Exercise directions: Once the line containing "left eye: (555, 252)" is found, please set it down along with each following line, exactly, to the end of the material.

____

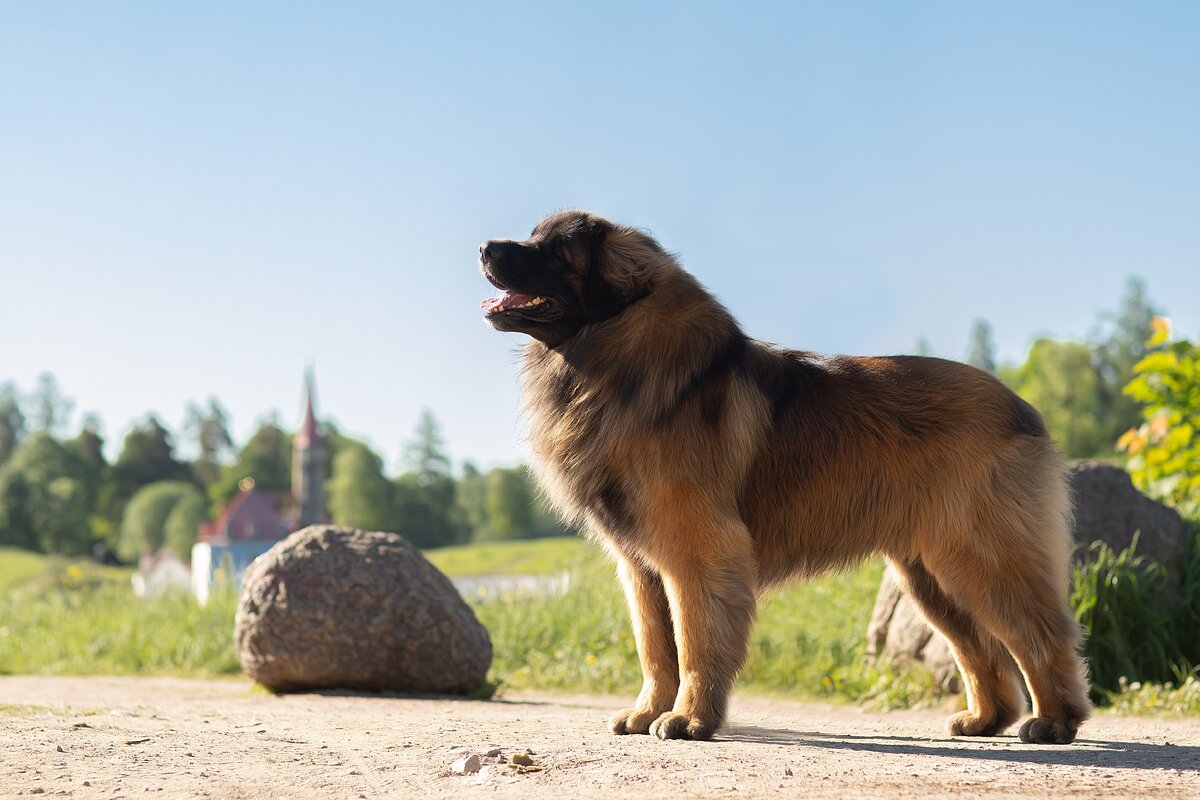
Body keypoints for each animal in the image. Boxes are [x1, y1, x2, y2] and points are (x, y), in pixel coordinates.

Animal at [475, 211, 1089, 743]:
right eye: (533, 236)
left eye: (555, 252)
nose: (484, 247)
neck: (611, 357)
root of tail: (1023, 408)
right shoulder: (640, 567)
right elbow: (655, 647)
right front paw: (647, 712)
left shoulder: (697, 554)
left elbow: (694, 643)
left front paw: (687, 720)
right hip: (930, 575)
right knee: (982, 649)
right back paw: (985, 720)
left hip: (982, 555)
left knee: (1041, 637)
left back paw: (1054, 721)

____

Solution:
left eye: (555, 252)
nose: (484, 247)
neck: (611, 357)
root of tail: (1023, 408)
right shoulder: (640, 567)
right elbow: (655, 647)
right front paw: (647, 712)
left shoulder: (697, 554)
left elbow: (694, 643)
left front paw: (687, 720)
right hip: (930, 575)
right knee: (982, 649)
right back paw: (985, 720)
left hip: (982, 555)
left knee: (1041, 637)
left back paw: (1054, 721)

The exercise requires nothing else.